Despite the environmental problems, coal-fired power plants are likely to be a fixture in this country for years to come. Currently, about half the electricity generated in this country comes from burning coal.
And in this area, anything that gives a boost to the coal industry is still widely popular.
Local residents, while happy to see a power plant using coal, are rather conflicted about losing the boney piles. They’ve grown up with the heaps and clambered on them as kids.
Retired miner Hannigan developed black lung disease from working in the mines, but as for the boney piles, “they didn’t hurt me.”

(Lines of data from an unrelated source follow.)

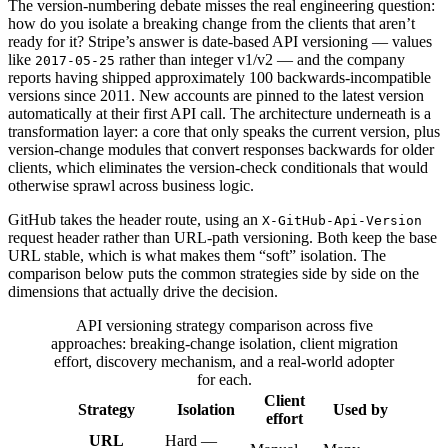
The version-numbering debate misses the real engineering question:
how do you isolate a breaking change from the clients that aren’t
ready for it? Stripe’s answer is date-based API versioning — values
like
rather than integer v1/v2 — and the company
2017-05-25
reports having shipped approximately 100 backwards-incompatible
versions since 2011. New accounts are pinned to the latest version
automatically at their first API call. The architecture underneath is a
transformation layer: a core that only speaks the current version, plus
version-change modules that convert responses backwards for older
clients, which eliminates the version-check conditionals that would
otherwise sprawl across business logic.
GitHub takes the header route, using an
X-GitHub-Api-Version
request header rather than URL-path versioning. Both keep the base
URL stable, which is what makes them “soft” isolation. The
comparison below puts the common strategies side by side on the
dimensions that actually drive the decision.
API versioning strategy comparison across five
approaches: breaking-change isolation, client migration
effort, discovery mechanism, and a real-world adopter
for each.
Client
Strategy
Isolation
Used by
effort
URL
Hard —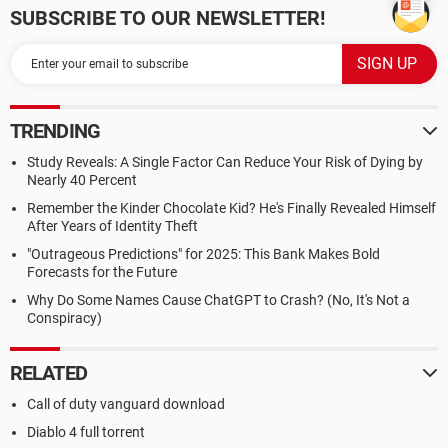
SUBSCRIBE TO OUR NEWSLETTER!
TRENDING
Study Reveals: A Single Factor Can Reduce Your Risk of Dying by
Nearly 40 Percent
Remember the Kinder Chocolate Kid? He's Finally Revealed Himself
After Years of Identity Theft
"Outrageous Predictions" for 2025: This Bank Makes Bold
Forecasts for the Future
Why Do Some Names Cause ChatGPT to Crash? (No, It's Not a
Conspiracy)
RELATED
Call of duty vanguard download
Diablo 4 full torrent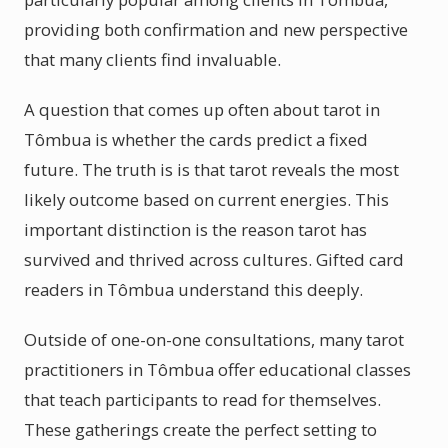
providing both confirmation and new perspective
that many clients find invaluable.
A question that comes up often about tarot in
Tômbua is whether the cards predict a fixed
future. The truth is is that tarot reveals the most
likely outcome based on current energies. This
important distinction is the reason tarot has
survived and thrived across cultures. Gifted card
readers in Tômbua understand this deeply.
Outside of one-on-one consultations, many tarot
practitioners in Tômbua offer educational classes
that teach participants to read for themselves.
These gatherings create the perfect setting to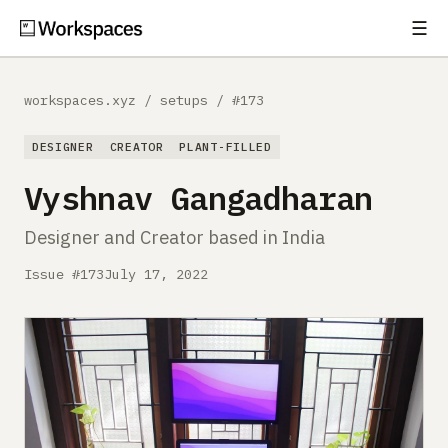
☰
Subscribe
EXPLORE
workspaces.xyz
/
setups
/
#173
Setups
DESIGNER
CREATOR
PLANT-FILLED
Guides
Vyshnav Gangadharan
Gear
Designer and Creator based in India
Comparisons
Issue #173
July 17, 2022
Free Gear Report
MORE
About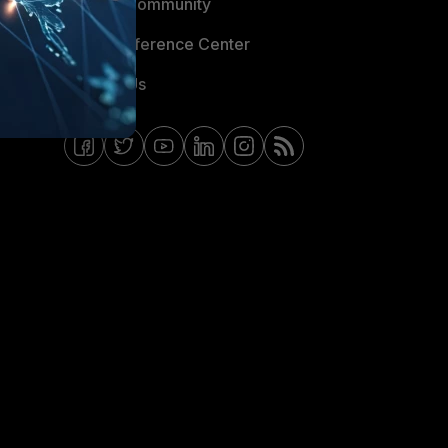
Fortinet Community
Email Preference Center
Contact Us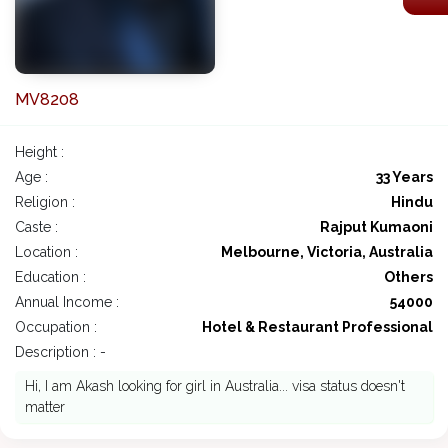
MV8208
Height :
Age :
33 Years
Religion :
Hindu
Caste :
Rajput Kumaoni
Location :
Melbourne, Victoria, Australia
Education :
Others
Annual Income :
54000
Occupation :
Hotel & Restaurant Professional
Description : -
Hi, I am Akash looking for girl in Australia... visa status doesn't
matter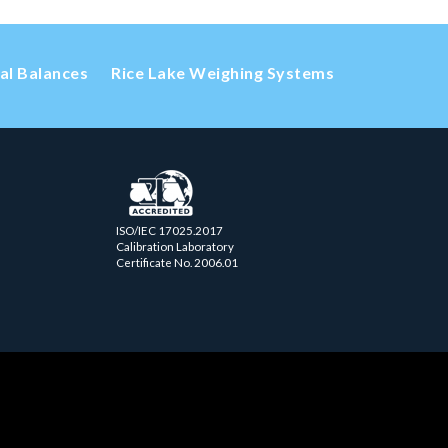
cal Balances
Rice Lake Weighing Systems
ISO/IEC 17025.2017
Calibration Laboratory
Certificate No. 2006.01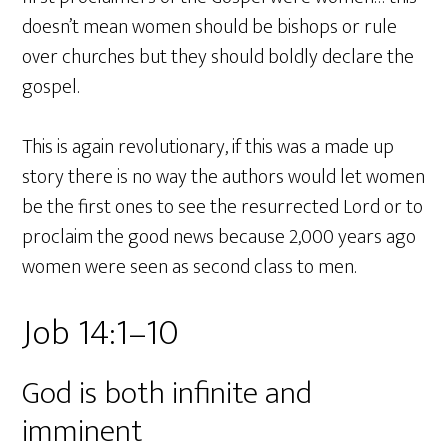
doesn’t mean women should be bishops or rule
over churches but they should boldly declare the
gospel.
This is again revolutionary, if this was a made up
story there is no way the authors would let women
be the first ones to see the resurrected Lord or to
proclaim the good news because 2,000 years ago
women were seen as second class to men.
Job 14:1–10
God is both infinite and
imminent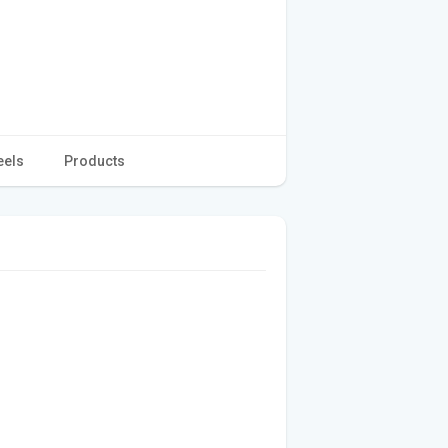
eels
Products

Albert O’Brien, another retired coal miner from Bakerton, had a boney pile across the street from his house, and another one behind. Those two heaps have been removed, and he has two horses that now graze on what had been a refuse dump.
“Bakerton looks a little better. It’s grass, not dirt blowing around,” O’Brien said.
But the neighborhood also gets more wind with the boney piles gone, O’Brien said, an unpleasant side effect in a town settling in for its typically harsh winters.
And for O’Brien and the others here, the boney piles were never really the eyesores others might see.
“We’re a coal-mining town,” O’Brien said. “I was a coal miner until I got hurt.”
The boney piles were here because the mines were working, O’Brien said, “I’d like to see the coal mines open up again.”